Jakarta, JurnalBabel.com — Anggota Komisi XI DPR RI, Amin Ak, menegaskan bahwa Ketua Dewan Komisioner (DK) Lembaga Penjamin Simpanan (LPS) periode 2025–2029 akan menghadapi tantangan besar di tengah perubahan cepat sistem keuangan.
Menurutnya, peran LPS sebagai penjaga stabilitas perbankan akan semakin kompleks, apalagi dengan mandat baru yang diberikan undang-undang untuk memperluas fungsi penjaminan dana nasabah asuransi.
Komisi XI, Senin (22/9/2025) malam, menetapkan Anggito Abimanyu sebagai Ketua DK LPS yang baru menggantikan Purbaya Yudhi Sadewa yang ditunjuk menjadi Menteri Keuangan oleh Presiden Prabowo Subianto.
Lebih lanjut Amin menjelaskan bahwa perkembangan digitalisasi perbankan sangat penting namun tidak luput dari risiko baru yang tidak ringan.
Potensi digital bank run, kejahatan siber, hingga fenomena nasabah memindahkan dana hanya dengan satu sentuhan menjadi tantangan yang harus diantisipasi.
“Ketua DK LPS yang baru, harus menyiapkan strategi yang lebih modern, adaptif, dan berbasis teknologi agar kepercayaan publik tetap terjaga,” tegas Amin Ak dalam siaran persnya, Selasa (23/9/2025).
Salah satu isu mendesak yang disoroti adalah percepatan pembayaran klaim. Publik kini menuntut proses klaim yang cepat dan transparan, terutama bagi nasabah kecil.
Amin menilai LPS perlu membangun sistem digital untuk memisahkan klaim sederhana yang bisa dibayar dalam hitungan hari, dengan klaim kompleks yang memerlukan verifikasi lebih panjang.
“Keterlambatan klaim bisa merusak kepercayaan masyarakat. Nasabah kecil harus jadi prioritas,” ujarnya.

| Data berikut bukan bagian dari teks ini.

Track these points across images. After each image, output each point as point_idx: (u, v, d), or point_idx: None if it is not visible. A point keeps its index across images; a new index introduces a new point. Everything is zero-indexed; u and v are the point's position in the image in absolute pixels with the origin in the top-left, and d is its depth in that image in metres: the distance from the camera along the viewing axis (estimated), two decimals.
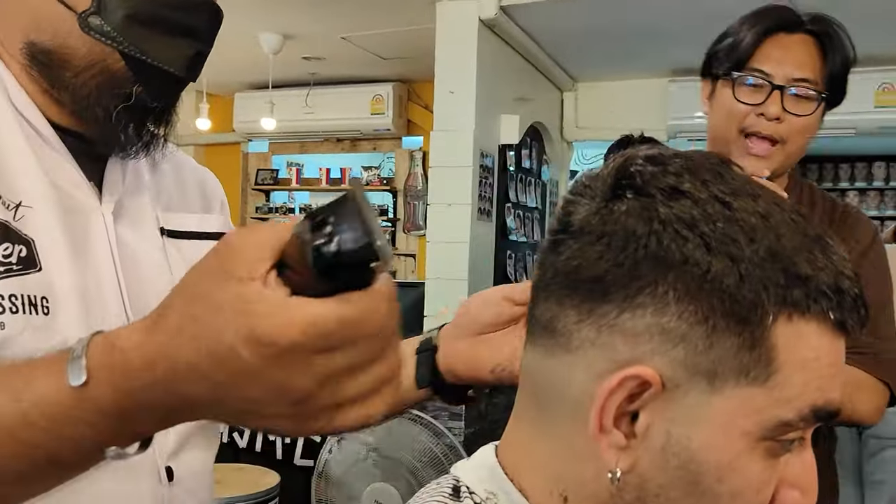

Selain itu, Amin menyoroti fenomena native e-wallet dalam layanan bank digital. Ia menilai penting ada kejelasan apakah saldo dompet digital di aplikasi bank termasuk kategori simpanan yang dijamin LPS atau bukan.
“Jangan sampai ada kebingungan. Persepsi publik sangat menentukan kepercayaan pada sistem keuangan,” tegasnya.
Tugas baru LPS dalam menjamin polis asuransi juga dinilai sebagai tantangan besar.
Ia mengingatkan bahwa kasus gagal bayar di industri asuransi beberapa tahun terakhir telah menggerus kepercayaan masyarakat.
Menurutnya, LPS harus menyiapkan kerangka kerja yang kredibel, mulai dari pendanaan, pengawasan, hingga mitigasi risiko.
“Penjaminan asuransi harus benar-benar memberi rasa aman kepada masyarakat, bukan menimbulkan moral hazard baru,” jelasnya.
Wakil Ketua Fraksi PKS DPR RI itu juga menekankan pentingnya koordinasi LPS dengan OJK, Bank Indonesia, dan Kementerian Keuangan.
Resolusi bank digital dengan jutaan rekening mikro, menurutnya, akan jauh lebih rumit dibandingkan likuidasi BPR atau BPRS yang selama ini mendominasi penanganan LPS.
Ia menegaskan perlunya playbook resolusi bank digital yang detail, terutama dalam 48 jam pertama untuk mencegah kepanikan publik.
Di sisi lain, Amin menyoroti perlunya reformasi sistem premi penjaminan. Ia mendorong penerapan risk-based premium, di mana bank dengan risiko tinggi membayar premi lebih besar.
Skema ini dinilai penting untuk mengurangi moral hazard, meski transisinya harus tetap memperhatikan kemampuan bank kecil seperti BPR dan BPRS.
Amin menegaskan bahwa Komisi XI DPR RI akan terus mengawal kinerja LPS agar sesuai dengan perkembangan zaman.
Ia berharap Ketua DK LPS yang baru membawa visi yang jelas dalam mempercepat klaim, memperluas regulasi penjaminan simpanan digital, menyiapkan program penjaminan asuransi yang kredibel, serta memperkuat koordinasi resolusi perbankan.
“Kepercayaan masyarakat pada perbankan dan asuransi adalah modal utama. Ketua DK LPS yang baru bukan hanya menjaga stabilitas, tetapi juga memastikan perlindungan nyata bagi nasabah di era digital,” pungkasnya.